Но в связи с тем, что непосредственно касается нашей темы, рассмотрим отрывок из письма, написанного Галуа его другу, где он формулирует теорему о «периодах» некоторого класса интегралов. Эта теорема, ясная для нас, не могла быть понята учёными, жившими в эпоху Галуа: эти «периоды» не имели смысла при состоянии науки того времени; они приобрели смысл лишь благодаря некоторым принципам теории функций, теперь классическим, но открытым четверть века спустя после смерти Галуа. Итак, нужно допустить: 1) что Галуа должен был каким-то образом составить себе представление об этих принципах; 2) что они должны были остаться для него неосознанными, так как на них у него нет и намёка, хотя они сами по себе составляют важное открытие.
Случай Галуа заслуживает внимания в связи с подчёркнутым нами выше различием. С некоторой точки зрения он нам напоминает Эрмита. Как и Эрмит, Галуа является глубоким аналитиком, хотя и стал энтузиастом науки благодаря курсу геометрии Лежандра. Один из его первых опытов (когда он ещё был на лицейской скамье) носил геометрический характер, но он остался единственным. Любопытная вещь: преподаватель математики в лицее у Галуа, г-н Ришар (заслугой которого является то, что он сразу же открыл необыкновенные способности Галуа), через пятнадцать лет стал преподавателем Эрмита; но это надо рассматривать как простое совпадение, так как очевидно, что гений таких людей является даром природы, независимо ни от какого образования.

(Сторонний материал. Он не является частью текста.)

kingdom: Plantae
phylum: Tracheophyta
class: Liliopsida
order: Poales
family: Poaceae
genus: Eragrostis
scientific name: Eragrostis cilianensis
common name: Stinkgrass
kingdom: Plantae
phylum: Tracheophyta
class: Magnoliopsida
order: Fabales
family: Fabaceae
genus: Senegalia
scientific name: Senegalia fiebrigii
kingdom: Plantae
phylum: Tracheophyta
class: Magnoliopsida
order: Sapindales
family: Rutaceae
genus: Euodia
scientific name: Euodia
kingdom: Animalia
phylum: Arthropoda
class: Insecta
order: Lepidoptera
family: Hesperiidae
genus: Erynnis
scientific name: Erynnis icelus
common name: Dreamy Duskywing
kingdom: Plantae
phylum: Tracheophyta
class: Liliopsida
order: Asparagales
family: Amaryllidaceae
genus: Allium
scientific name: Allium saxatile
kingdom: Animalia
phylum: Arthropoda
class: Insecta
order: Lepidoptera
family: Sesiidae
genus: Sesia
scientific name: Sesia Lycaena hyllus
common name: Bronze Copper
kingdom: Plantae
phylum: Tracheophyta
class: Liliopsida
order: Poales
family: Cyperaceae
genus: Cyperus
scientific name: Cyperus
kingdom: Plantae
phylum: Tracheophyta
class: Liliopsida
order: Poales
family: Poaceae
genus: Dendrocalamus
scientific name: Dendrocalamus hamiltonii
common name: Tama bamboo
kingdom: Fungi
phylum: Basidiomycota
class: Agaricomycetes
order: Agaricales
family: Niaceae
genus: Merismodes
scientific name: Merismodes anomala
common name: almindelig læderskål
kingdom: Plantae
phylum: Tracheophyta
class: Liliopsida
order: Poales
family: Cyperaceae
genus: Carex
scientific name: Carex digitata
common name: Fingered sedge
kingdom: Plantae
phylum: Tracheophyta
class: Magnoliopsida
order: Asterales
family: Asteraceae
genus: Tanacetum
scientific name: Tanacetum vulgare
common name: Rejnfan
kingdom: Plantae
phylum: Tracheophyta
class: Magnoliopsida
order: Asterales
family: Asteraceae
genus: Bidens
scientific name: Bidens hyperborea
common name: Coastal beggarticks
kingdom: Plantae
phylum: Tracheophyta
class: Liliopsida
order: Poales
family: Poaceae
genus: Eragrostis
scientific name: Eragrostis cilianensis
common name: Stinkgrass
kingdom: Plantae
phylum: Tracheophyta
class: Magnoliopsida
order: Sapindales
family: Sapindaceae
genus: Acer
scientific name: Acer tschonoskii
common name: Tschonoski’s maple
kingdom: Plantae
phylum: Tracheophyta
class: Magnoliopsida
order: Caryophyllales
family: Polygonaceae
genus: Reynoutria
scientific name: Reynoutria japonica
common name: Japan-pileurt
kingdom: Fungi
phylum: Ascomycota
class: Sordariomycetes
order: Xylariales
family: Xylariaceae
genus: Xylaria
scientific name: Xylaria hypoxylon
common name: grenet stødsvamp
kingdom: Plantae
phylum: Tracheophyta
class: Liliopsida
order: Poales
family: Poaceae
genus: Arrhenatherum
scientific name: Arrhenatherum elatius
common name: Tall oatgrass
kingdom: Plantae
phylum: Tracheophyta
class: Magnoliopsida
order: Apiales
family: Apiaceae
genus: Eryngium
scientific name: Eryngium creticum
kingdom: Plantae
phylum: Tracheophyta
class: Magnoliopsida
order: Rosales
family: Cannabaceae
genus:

С другой стороны, Галуа, который был очевидным представителем интуитивных умов по нашему определению (А), не кажется таковым по определению (Б). В доказательстве общей теоремы, которая содержит окончательное решение основной проблемы алгебры, нет следа «рассеянных идей», нет комбинаций разнородных по внешности принципов; его мысль, так сказать, интенсивна, но не экстенсивна. И я склоняюсь к тому, чтобы это же сказать об открытиях, содержащихся в его последнем письме (написанном в ночь перед его роковой дуэлью), хотя течение его мыслей не могло проявиться так же отчётливо в этой серии лишь кратко высказанных результатов. Это не исключает возможности случайной связи между аспектами (А) и (Б) интуиции; но в случае Галуа эти аспекты кажутся независимыми друг от друга.
Вместе с тем ясно, что Галуа глубоко отличается от Эрмита, чьё открытие квадратичных форм — типичный пример «мышления около».
Исторические сравнения
В подобных случаях приходится признать, что некоторые части умственного процесса развиваются в столь глубоких слоях бессознательного, что от нашего сознания остаются скрытыми элементы, которые могут быть даже очень важными. Здесь мы вновь подходим к явлению раздвоения личности в том смысле, как его рассматривали психологи XIX века.
История даёт нам даже примеры как бы посредников между этими двумя типами явлений. Сократ был уверен, что его идеи были ему продиктованы его личным демоном, и Нума Помпилий часто консультировался у нимфы по имени Эгерия.
Видимо, можно говорить об аналогичном примере и из области математики. Кардано был не только изобретателем знаменитого «карданова подвеса», но он основательно преобразовал математику изобретением мнимых чисел. Напомним, что такое мнимая величина: алгебраические правила показывают, что квадрат всякого числа, положительного или отрицательного, есть число положительное; следовательно, говорить о квадратном корне из отрицательного числа является просто абсурдом. Кардано сознательно допускает такой абсурд и приступает к действиям над этими «мнимыми» числами.